Claims over wat je met een quantumcomputer precies kunt, leiden op internet soms zelfs tot ruzie tussen experts. Berucht is het anonieme Twitter-account ‘Quantum Bullshit Detector’ dat ouderwets binair reageert op claims over de mogelijke toepassingen van quantumtechnologie: ‘bullshit’ of ‘geen bullshit’. Of, in een recent geval van breedsprakigheid: ‘Geen bullshit: het duurt nog tientallen jaren voordat quantumcomputers commercieel levensvatbaar zijn.’ 

‘Het is soms lastig om te bepalen wat correcte informatie is over quantumtechnologie’, zegt fysicus Anton Akhmerov (TU Delft). ‘Quantum Bullshit Detector is een handige bron, maar met z’n korte antwoorden wel wat onbevredigend. Experts zijn het zeker niet altijd eens, en hebben soms de neiging hun resultaten te overdrijven. Voor een leek is het helaas bijna onmogelijk om zin van onzin te onderscheiden.’

Overdrijving ligt altijd op de loer, zegt hij, zeker wanneer de nuance verloren raakt. Zo is het bijvoorbeeld nog lang niet zeker dat quantumcomputers straks echt de chemische eigenschappen van materialen kunnen simuleren. Kenners stellen vaak dat je op die manier nieuwe materialen kunt ontwerpen, van betere medicijnen tot efficiëntere batterijen. 

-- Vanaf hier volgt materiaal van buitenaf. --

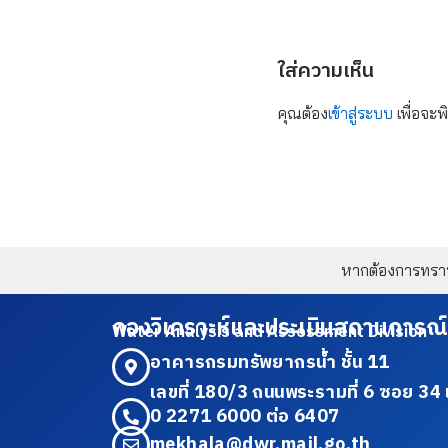
ใส่ความเห็น
คุณต้อง
เข้าสู่ระบบ
เพื่อจะพ
หากต้องการทราบข
กองวิเคราะห์และประเมินสถานการณ์
Water Analysis and Assessment Division
อาคารกรมทรัพยากรน้ำ ชั้น 11
เลขที่ 180/3 ถนนพระรามที่ 6 ซอย 
0 2271 6000 ต่อ 6407
mekhala@dwr.mail.go.th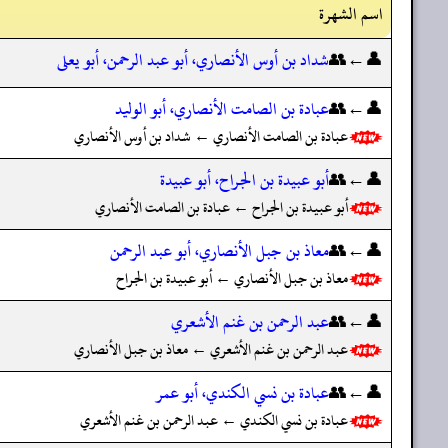
اسم الشهرة
👤←👥
شداد بن أوس الأنصاري، أبو عبد الرحمن، أبو يعلى
👤←👥
عبادة بن الصامت الأنصاري، أبو الوليد
عبادة بن الصامت الأنصاري ← شداد بن أوس الأنصاري
👤←👥
أبو عبيدة بن الجراح، أبو عبيدة
أبو عبيدة بن الجراح ← عبادة بن الصامت الأنصاري
👤←👥
معاذ بن جبل الأنصاري، أبو عبد الرحمن
معاذ بن جبل الأنصاري ← أبو عبيدة بن الجراح
👤←👥
عبد الرحمن بن غنم الأشعري
عبد الرحمن بن غنم الأشعري ← معاذ بن جبل الأنصاري
👤←👥
عبادة بن نسي الكندي، أبو عمر
عبادة بن نسي الكندي ← عبد الرحمن بن غنم الأشعري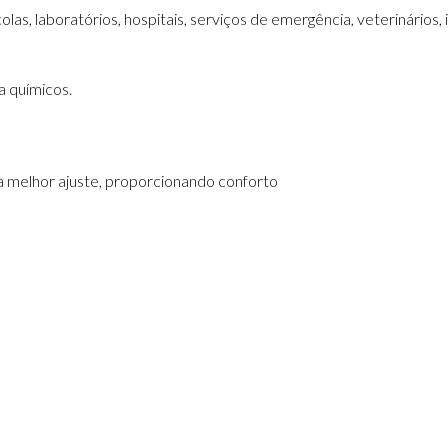
las, laboratórios, hospitais, serviços de emergência, veterinários,
a químicos.
a melhor ajuste, proporcionando conforto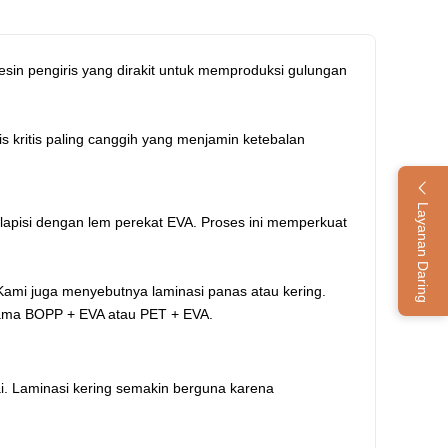
mesin pengiris yang dirakit untuk memproduksi gulungan
is kritis paling canggih yang menjamin ketebalan
Layanan Daring
ilapisi dengan lem perekat EVA. Proses ini memperkuat
. Kami juga menyebutnya laminasi panas atau kering.
erutama BOPP + EVA atau PET + EVA.
ai. Laminasi kering semakin berguna karena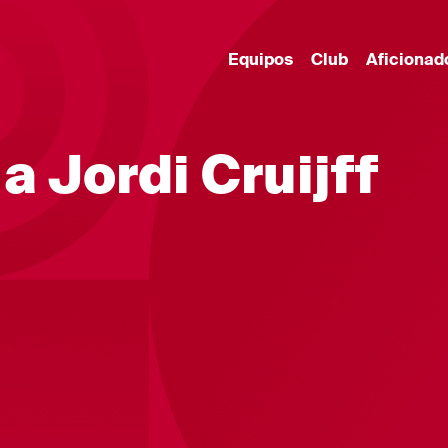
Equipos
Club
Aficionad
a Jordi Cruijff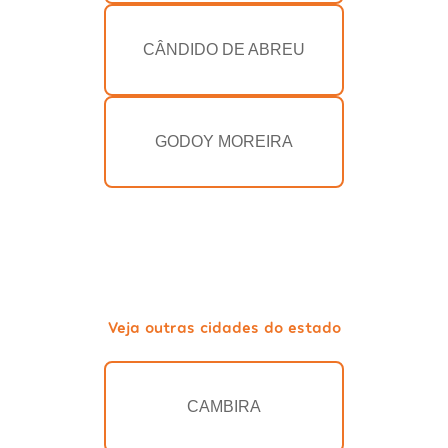
CÂNDIDO DE ABREU
GODOY MOREIRA
Veja outras cidades do estado
CAMBIRA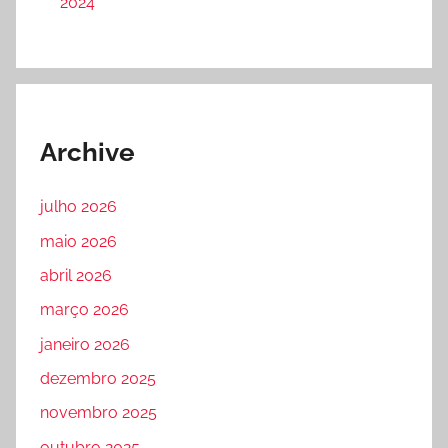
2024
Archive
julho 2026
maio 2026
abril 2026
março 2026
janeiro 2026
dezembro 2025
novembro 2025
outubro 2025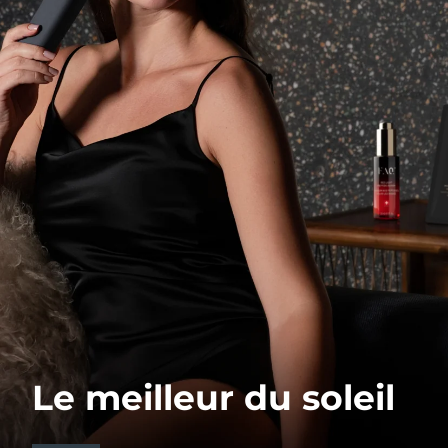
Le meilleur du soleil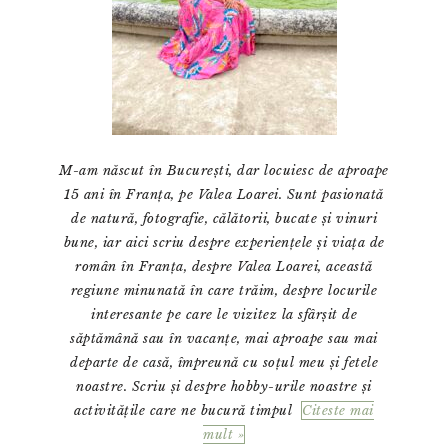
M-am născut în București, dar locuiesc de aproape
15 ani în Franța, pe Valea Loarei. Sunt pasionată
de natură, fotografie, călătorii, bucate și vinuri
bune, iar aici scriu despre experiențele și viața de
român în Franța, despre Valea Loarei, această
regiune minunată în care trăim, despre locurile
interesante pe care le vizitez la sfârșit de
săptămână sau în vacanțe, mai aproape sau mai
departe de casă, împreună cu soțul meu și fetele
noastre. Scriu și despre hobby-urile noastre și
activitățile care ne bucură timpul
Citeste mai
mult »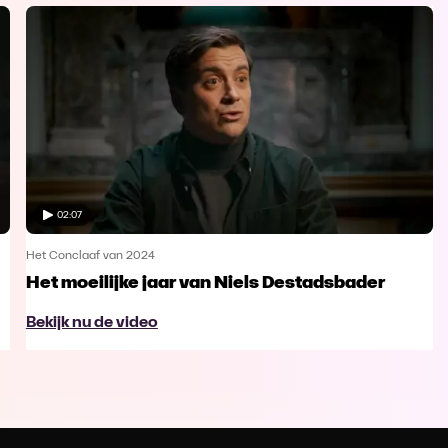
02:07
Het Conclaaf van 2024
Het moeilijke jaar van Niels Destadsbader
Bekijk nu de video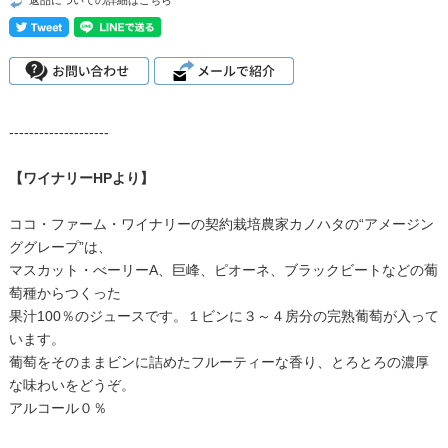
--------------------
【ワイナリーHPより】
ココ・ファーム・ワイナリーの契約栽培農家カノハタの“アメージン
ググレープ”は、
マスカット・べーリーA、巨峰、ピオーネ、ブラックビートなどの葡
萄種からつくった
果汁100％のジュースです。１ビンに３～４房分の完熟葡萄が入って
います。
葡萄をそのままビンに詰めたフルーティーな香り、とろとろの濃厚
な味わいをどうぞ。
アルコール０％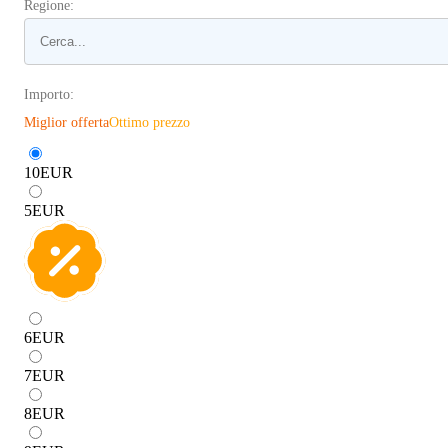
Regione:
Importo:
Miglior offerta
Ottimo prezzo
10
EUR
5
EUR
6
EUR
7
EUR
8
EUR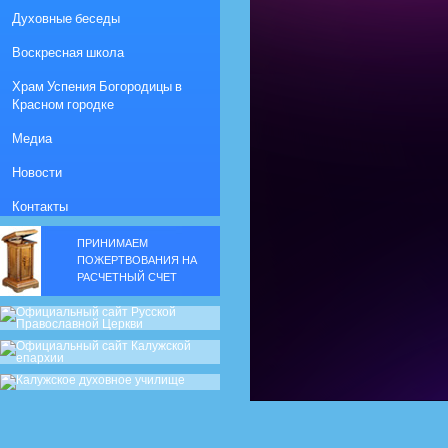
Духовные беседы
Воскресная школа
Храм Успения Богородицы в
Красном городке
Медиа
Новости
Контакты
ПРИНИМАЕМ
ПОЖЕРТВОВАНИЯ НА
РАСЧЕТНЫЙ СЧЕТ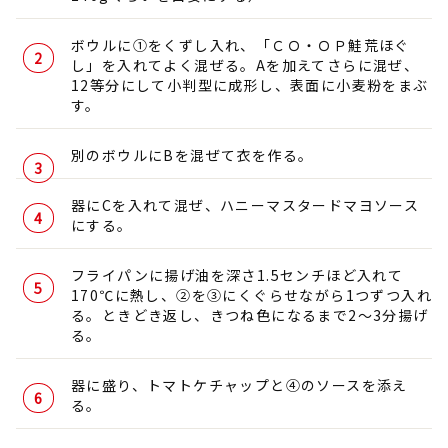
ボウルに①をくずし入れ、「ＣＯ・ＯＰ鮭荒ほぐ
し」を入れてよく混ぜる。Aを加えてさらに混ぜ、
12等分にして小判型に成形し、表面に小麦粉をまぶ
す。
別のボウルにBを混ぜて衣を作る。
器にCを入れて混ぜ、ハニーマスタードマヨソース
にする。
フライパンに揚げ油を深さ1.5センチほど入れて
170℃に熱し、②を③にくぐらせながら1つずつ入れ
る。ときどき返し、きつね色になるまで2～3分揚げ
る。
器に盛り、トマトケチャップと④のソースを添え
る。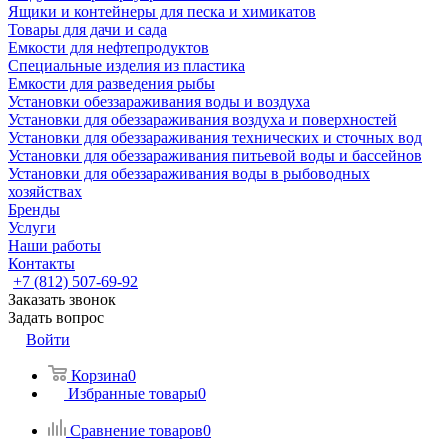
Ящики и контейнеры для песка и химикатов
Товары для дачи и сада
Емкости для нефтепродуктов
Специальные изделия из пластика
Емкости для разведения рыбы
Установки обеззараживания воды и воздуха
Установки для обеззараживания воздуха и поверхностей
Установки для обеззараживания технических и сточных вод
Установки для обеззараживания питьевой воды и бассейнов
Установки для обеззараживания воды в рыбоводных
хозяйствах
Бренды
Услуги
Наши работы
Контакты
+7 (812) 507-69-92
Заказать звонок
Задать вопрос
Войти
Корзина
0
Избранные товары
0
Сравнение товаров
0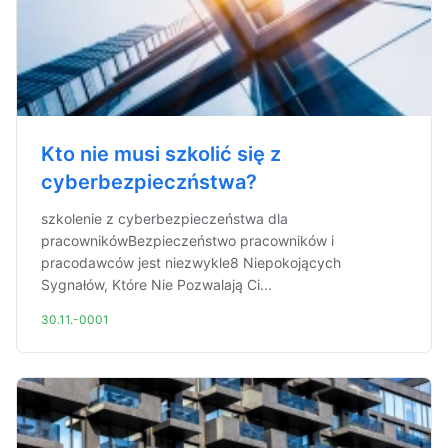
Kto nie musi szkolić się z
cyberbezpieczństwa?
szkolenie z cyberbezpieczeństwa dla
pracownikówBezpieczeństwo pracowników i
pracodawców jest niezwykle8 Niepokojących
Sygnałów, Które Nie Pozwalają Ci...
30.11.-0001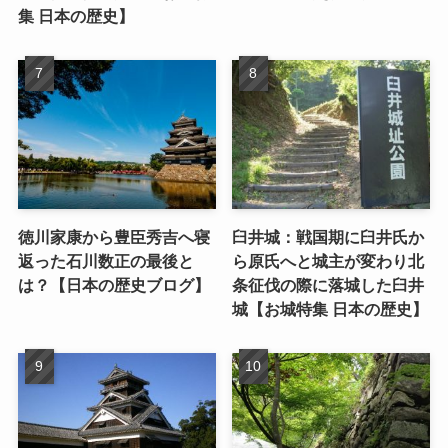
集 日本の歴史】
徳川家康から豊臣秀吉へ寝
臼井城：戦国期に臼井氏か
返った石川数正の最後と
ら原氏へと城主が変わり北
は？【日本の歴史ブログ】
条征伐の際に落城した臼井
城【お城特集 日本の歴史】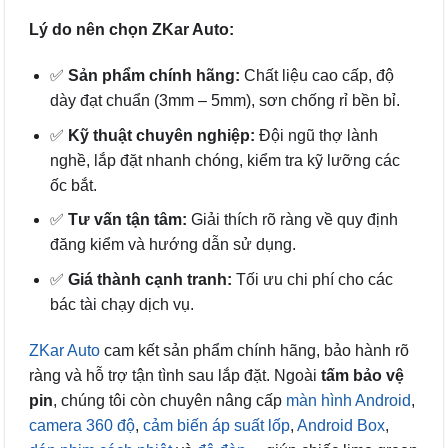
Lý do nên chọn ZKar Auto:
✅
Sản phẩm chính hãng:
Chất liệu cao cấp, độ
dày đạt chuẩn (3mm – 5mm), sơn chống rỉ bền bỉ.
✅
Kỹ thuật chuyên nghiệp:
Đội ngũ thợ lành
nghề, lắp đặt nhanh chóng, kiểm tra kỹ lưỡng các
ốc bắt.
✅
Tư vấn tận tâm:
Giải thích rõ ràng về quy định
đăng kiểm và hướng dẫn sử dụng.
✅
Giá thành cạnh tranh:
Tối ưu chi phí cho các
bác tài chạy dịch vụ.
ZKar Auto
cam kết sản phẩm chính hãng, bảo hành rõ
ràng và hỗ trợ tận tình sau lắp đặt. Ngoài
tấm bảo vệ
pin
, chúng tôi còn chuyên nâng cấp
màn hình Android
,
camera 360 độ
,
cảm biến áp suất lốp
,
Android Box
,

In werkelijkheid hangt dat echter af van de vraag hoe nauwkeurig die simulatie bepaalde chemische eigenschappen moet meewegen. De quantumalgoritmen waaraan men nu werkt, gaan ervan uit dat dat niet zo nauwkeurig hoeft. ‘Maar het echte antwoord is: we weten het niet’, zegt hij. ‘Als het allemaal veel preciezer moet, dan zijn dit soort simulaties zelfs met een goede quantumcomputer praktisch onhaalbaar.’